Upon investigation of the synergistic effects of AMIGO2 and CAPN2 (calpain-2) in HPSCC, we found that multiple signaling pathways were significantly enriched in KEGG analysis, including HPV infection and PI3K-Akt signaling pathway. HPV infection has been known as an aetiological risk factor for HNSCC for decades. HPV-positive HNSC shows a unique tumorigenic biology and exhibits distinct differences from HPV-negative HNSC in many aspects, including gene expression and immune profiles. While HPV positivity were relevantly less common in HPSCC, it was associated with an improved survival, indicating a potientially different clinical management strategy[30, 31]. Although HPV infection pathway was markedly enriched upon regulation of AMIGO2 and CAPN2, it is still unknown whether these genes (proteins) could facilitate or hinder HPV infection in hypopharynx, and more experiments are needed in future to answer this question. For another, PI3K-Akt signaling is a well-documented pathway and regarded as one of the most frequently dysregulated pathways in human cancers[32–35]. In brief, phosphoinositide 3-kinase (PI3K) activated by multiple stimuli phosphorylates phosphatidylinositol-4,5-bisphosphate (PIP2) to generate phosphatidylinositol-3,4,5-trisphosphate (PIP3).
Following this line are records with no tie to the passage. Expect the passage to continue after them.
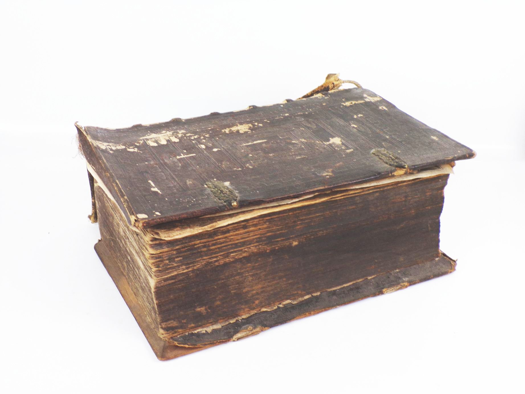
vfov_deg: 29.7
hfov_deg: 38.9
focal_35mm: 49
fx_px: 743
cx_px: 262
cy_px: 197
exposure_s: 1/34
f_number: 3.5
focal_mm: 8.7
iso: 80
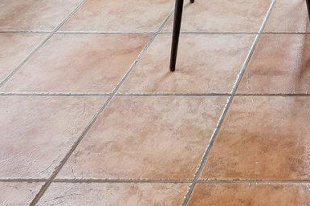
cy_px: -320
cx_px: 406
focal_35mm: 85
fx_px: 732
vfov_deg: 12.1
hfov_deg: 21.6
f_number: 8
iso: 500
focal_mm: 16
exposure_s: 1/80
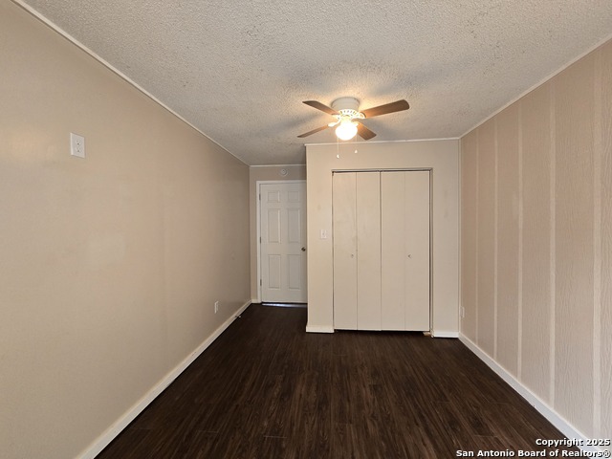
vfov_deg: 89.9
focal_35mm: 13
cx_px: 306
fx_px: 230
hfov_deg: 106.2
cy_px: 230
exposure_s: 1/60
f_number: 2.2
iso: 320
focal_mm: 2.2
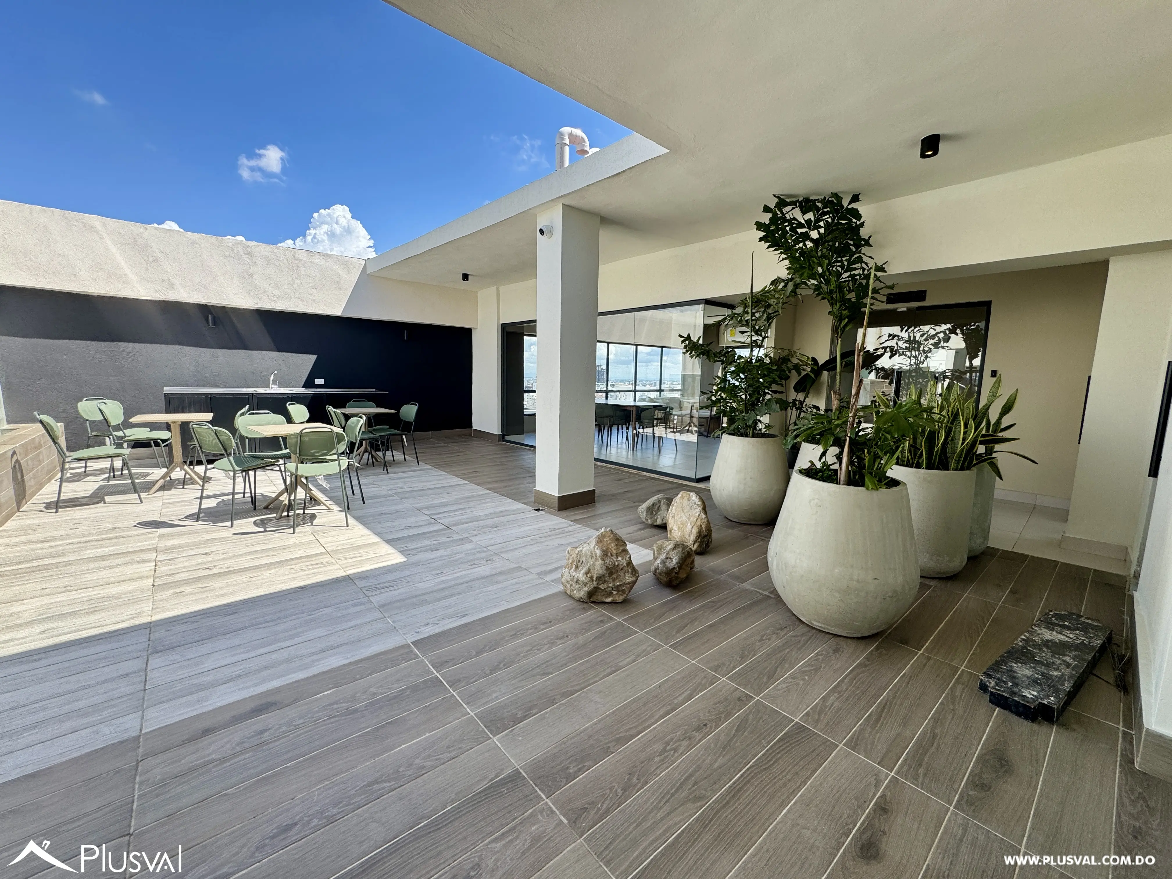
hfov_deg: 102.1
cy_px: 440
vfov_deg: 85.7
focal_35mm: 14
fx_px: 474
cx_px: 586
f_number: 2.2
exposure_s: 1/591
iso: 40
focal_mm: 2.22
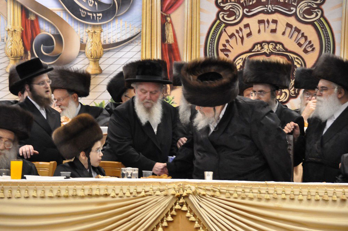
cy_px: 116
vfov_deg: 8.2
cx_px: 174
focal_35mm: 168
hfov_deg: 12.2
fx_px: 1622
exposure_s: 1/50
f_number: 5.6
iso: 2500
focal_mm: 112
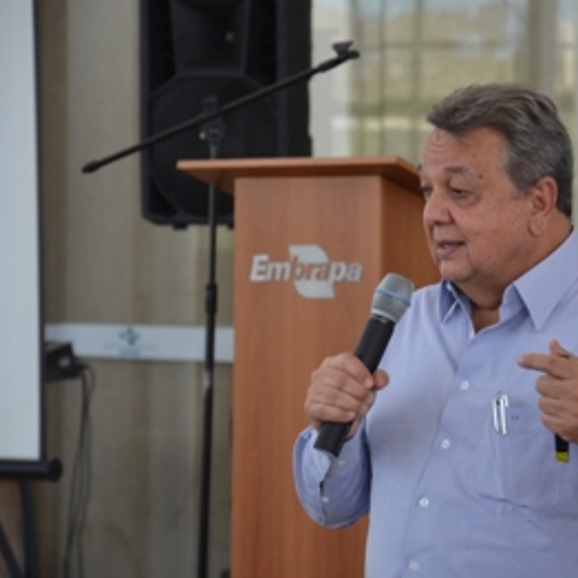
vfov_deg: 8.6
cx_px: 399
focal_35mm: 204
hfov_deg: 8.6
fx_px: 3847
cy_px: 288
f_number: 5.6
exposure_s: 1/60
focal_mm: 105
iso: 720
PIP3 then recruits phosphoinositide-dependent protein kinase-1 (PDK1) to the plasma membrane, resulting in the activation of Akt by its phosphorylation by PDK1[36, 37]. Notably, the C-terminal region of AMIGO2 can directly bind to PDK1, regulate the membrane localization of PDK1, and subsequently facilitate Akt activation. Furthermore, CAPN2 has been reported to mediate the degradation of phosphatase and tensin homolog (PTEN), a protein that dephosphorylates PIP3 to generate PIP2. And degradation of PTEN can then cause accumulation of PIP3, resulting in prolonged activation of the PI3K-Akt pathway[36, 37]. However, in the context of HPSCC, the participation of AMIGO2 or CAPN2 in PI3K-Akt signaling pathway still remains unknown and awaits further experiments to validate.
Taken together, our results showed that AMIGO2 interacts with CAPN2 and promotes tumor proliferation and migration in HPSCC. Our work thus provided a potential novel molecular mechanism underlying the oncogenesis of HPSCC and supports AMIGO2 as a potential marker for the diagnosis and therapeutic intervention in HPSCC.